Ci dicono che l’Italia non è un paese per giovani e hanno anche ragione. Del resto, dal 2008 ad oggi gli under 35 che lavorano sono due milioni in meno. Il problema è che a forza di sentircelo ripetere ci stiamo convincendo che sia tutto normale. È così, la crisi fa il suo corso. Verrà un tempo in cui tutti staremo meglio, l’economia sarà in grande crescita e l’ottimismo sarà all’ordine del giorno. Sì, ma quando? Perché trascurando l’assurda capacità del capitalismo di trasformare in normale ciò che non lo è, come un tracollo fatto di speculazione e finanza ombra, non ci resta ancora molto tempo. Ci si arrovella da più parti per trovare il bandolo della matassa, ma alla fine i risultati sono sempre poco incisivi. Forse perché loro non hanno ancora capito che i giovani sono il motore della società, che se i neolaureati non lavorano porteranno le loro idee da qualche altra parte nel mondo. Forse non si sono accorti del tutto che la nostra generazione ha un grande potenziale. Oppure lo hanno compreso ed è proprio per questo che vogliono tenerci alla larga dalle posizioni che contano.
“Loro” non è riferito ad un’oscura lobby di ottuagenari straricchi che banchettano nella stanza dei bottoni, meglio lasciare il populismo ad altri che si accontentano di giocare al complotto. “Loro” sono semplicemente la classe dirigente che ha fatto sprofondare l’Italia. Sono quelli che hanno fallito nella politica, nell’impresa, nel sindacato. Spesso in più di un ambito tra questi. Naturalmente non dobbiamo generalizzare: esistono ancora politici scrupolosi, imprenditori onesti (per quanto io non condivida di per sé la struttura piramidale dell’azienda), sindacalisti che credono nel valore del lavoro. Ma sono sommersi da una palude di malaffare tutta italiana, sviluppatasi negli anni della “democrazia bloccata” in cui la Dc, il Psi e non solo si spartivano ministeri e incarichi pubblici.
Oggi lo scenario è cambiato. Non possiamo pensare che il nostro curriculum somigli ai tabellini di quelle vecchie bandiere del calcio anni Sessanta, che cambiavano maglia una o due volte nella loro carriera. Andiamo incontro ad un futuro in cui la formazione è continua, la crescita professionale è costante, le buone idee sono quelle contano. È necessario metterci in testa che “loro” non ci regaleranno mai nulla. Proprio per questo motivo non ci rimane altra scelta che metterci in gioco, dare il meglio di noi stessi, prendere a cuore una causa, credere in qualcosa. La disaffezione non ci condurrà da nessuna parte. Bisogna che ci mostriamo affamati e pronti non solo a ricevere responsabilità, ma addirittura ad esigerle. Perché è naturale che un giovane al primo impiego faccia lo stagista e cinque anni dopo sia capace di portare avanti un progetto con le proprie forze. Non lo è altrettanto sentirsi dire fino ai quarant’anni che non si ha la maturità necessaria, per essere considerati subito dopo dei dinosauri improduttivi.

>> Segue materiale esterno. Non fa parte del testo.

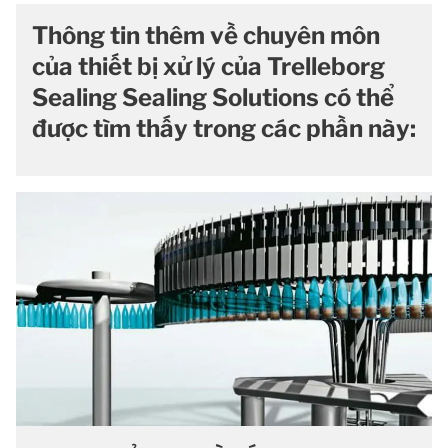
Thông tin thêm về chuyên môn
của thiết bị xử lý của Trelleborg
Sealing Sealing Solutions có thể
được tìm thấy trong các phần này: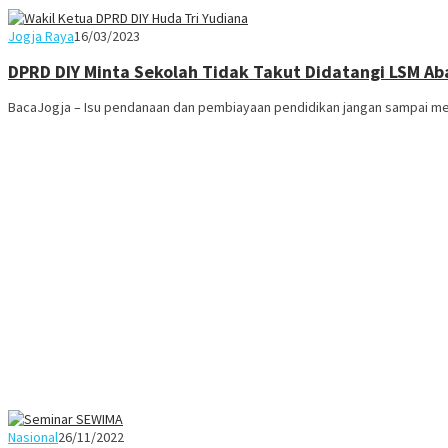
Juno
Jogja Raya
16/03/2023
DPRD DIY Minta Sekolah Tidak Takut Didatangi LSM Ab
BacaJogja – Isu pendanaan dan pembiayaan pendidikan jangan sampai menj
Juno
Nasional
26/11/2022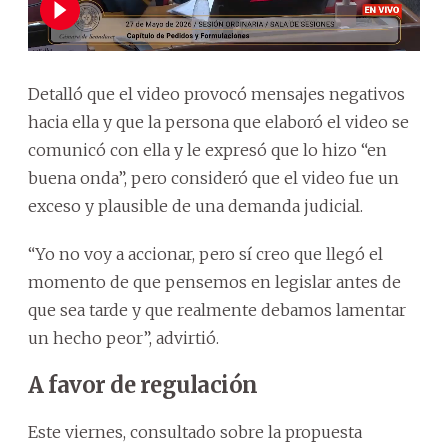
Detalló que el video provocó mensajes negativos
hacia ella y que la persona que elaboró el video se
comunicó con ella y le expresó que lo hizo “en
buena onda”, pero consideró que el video fue un
exceso y plausible de una demanda judicial.
“Yo no voy a accionar, pero sí creo que llegó el
momento de que pensemos en legislar antes de
que sea tarde y que realmente debamos lamentar
un hecho peor”, advirtió.
A favor de regulación
Este viernes, consultado sobre la propuesta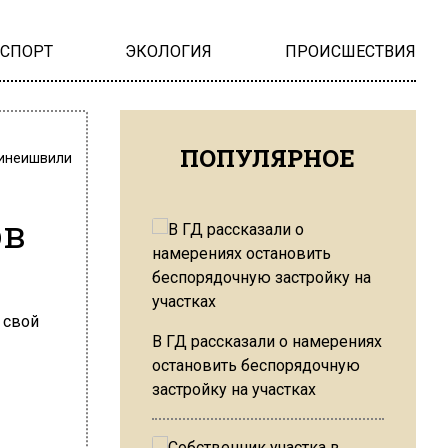
НСПОРТ
ЭКОЛОГИЯ
ПРОИСШЕСТВИЯ
ПОПУЛЯРНОЕ
инеишвили
ов
В ГД рассказали о намерениях
остановить беспорядочную
застройку на участках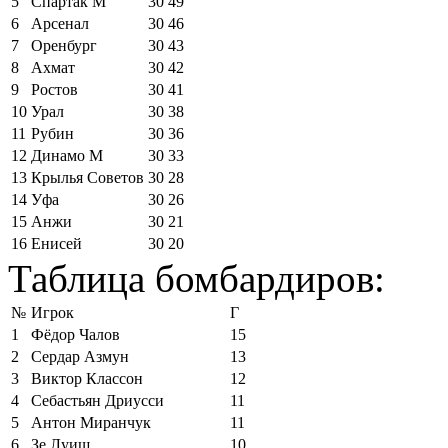
5
Спартак М
30
49
6
Арсенал
30
46
7
Оренбург
30
43
8
Ахмат
30
42
9
Ростов
30
41
10
Урал
30
38
11
Рубин
30
36
12
Динамо М
30
33
13
Крылья Советов
30
28
14
Уфа
30
26
15
Анжи
30
21
16
Енисей
30
20
Таблица бомбардиров:
№
Игрок
Г
1
Фёдор Чалов
15
2
Сердар Азмун
13
3
Виктор Классон
12
4
Себастьян Дриусси
11
5
Антон Миранчук
11
6
Зе Луиш
10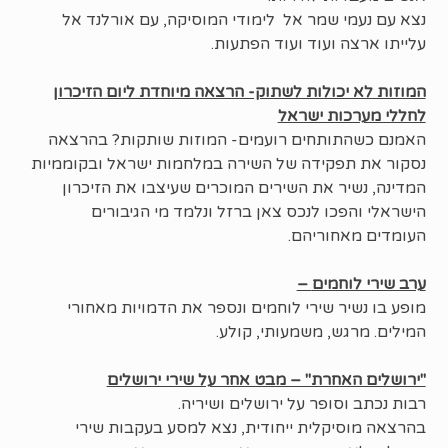
נצא עם נעמי שמר אל לימודי המוסיקה, עם אורלנד אל
עלייתו ארצה ועוד ועוד הפתעות.
המוזות לא יכולות לשתוק- הרצאה מיוחדת ליום הזיכרון
לחללי מערכות ישראל
האמנם כשהתותחים רועמים- המוזות שותקות? בהרצאה
נסקור את תפקידה של השירה במלחמות ישראל ובקוממיות
המדינה, נשיר את השירים המוכרים שעיצבו את הזיכרון
הישראלי והפכו לנכס צאן ברזל ונלמד מי הגיבורים
העומדים מאחוריהם.
ערב שירי לוחמים
–
מופע בו נשיר שירי לוחמים ונספר את הדמויות מאחורי
המילים. מרגש, משמעותי, קולע.
"ירושלים האחרת" – מבט אחר על שירי ירושלים
רבות נכתב וסופר על ירושלים ושיריה.
בהרצאה מוסיקלית ייחודית, נצא למסע בעקבות שירי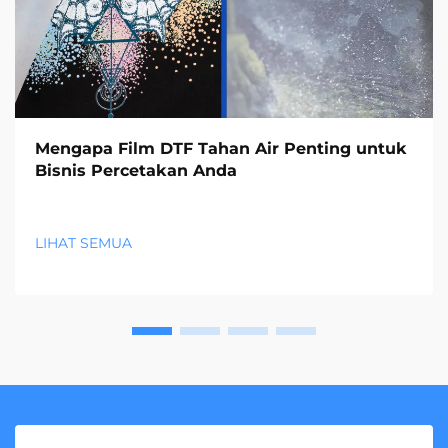
Mengapa Film DTF Tahan Air Penting untuk
Bisnis Percetakan Anda
LIHAT SEMUA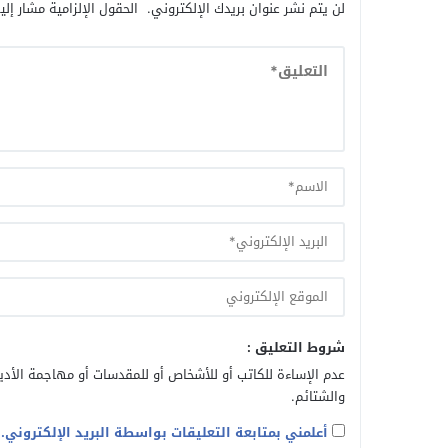
لن يتم نشر عنوان بريدك الإلكتروني.
الحقول الإلزامية مشار إلي
شروط التعليق :
عدم الإساءة للكاتب أو للأشخاص أو للمقدسات أو مهاجمة الأديا
والشتائم.
أعلمني بمتابعة التعليقات بواسطة البريد الإلكتروني.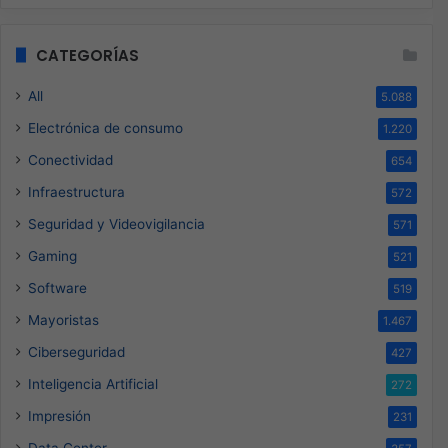
CATEGORÍAS
All
5.088
Electrónica de consumo
1.220
Conectividad
654
Infraestructura
572
Seguridad y Videovigilancia
571
Gaming
521
Software
519
Mayoristas
1.467
Ciberseguridad
427
Inteligencia Artificial
272
Impresión
231
Data Center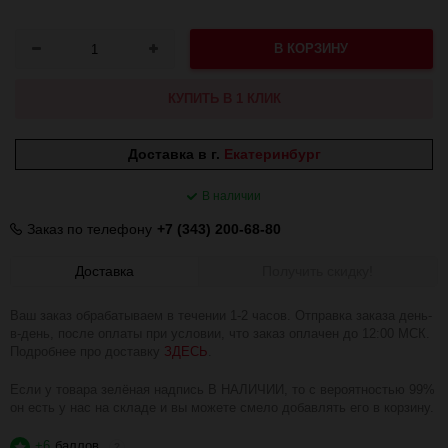
В КОРЗИНУ
КУПИТЬ В 1 КЛИК
Доставка в г.
Екатеринбург
В наличии
Заказ по телефону
+7 (343) 200-68-80
Доставка
Получить скидку!
Ваш заказ обрабатываем в течении 1-2 часов. Отправка заказа день-
в-день, после оплаты при условии, что заказ оплачен до 12:00 МСК.
Подробнее про доставку
ЗДЕСЬ
.
Если у товара зелёная надпись В НАЛИЧИИ, то с вероятностью 99%
он есть у нас на складе и вы можете смело добавлять его в корзину.
+6
баллов
?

Aprire il fuoco tra generazioni è inutile: basta un’alleanza oculata. Con chi? Chiediamoci cosa voglia dire essere giovani. Non è un concetto puramente anagrafico, ma psicologico. Chi si trincera nei propri dogmi, chi accetta di conformarsi ad un sistema moribondo per assicurarsi sempre di vincere, è vecchio. Attenzione: vecchio, non anziano. L’anzianità è una questione fisica che i geriatri e l’Inps conoscono bene, ma chiunque abbia una mente elastica, disposta al dialogo, degli ideali per cui vivere, speranze e valori su cui costruire un futuro… beh, eccoli i nostri giovani. Non importa che abbiano diciotto anni od ottantuno, abbiamo bisogno che il meglio della generazione di ieri e la gran parte di quella attuale collaborino. L’esperienza dei primi e l’energia dei secondi può fare miracoli, anche per una realtà decadente come la nostra. Incontriamoci prima di inabissarci, potremmo scoprire che in fondo i nostri sogni sono gli stessi di quelli di tanti anni fa. Potremmo far capire che non tutto è perduto. La nostra sarà una lotta intelligente, pacifica e costruttiva. La nostra sarà una lotta responsabile.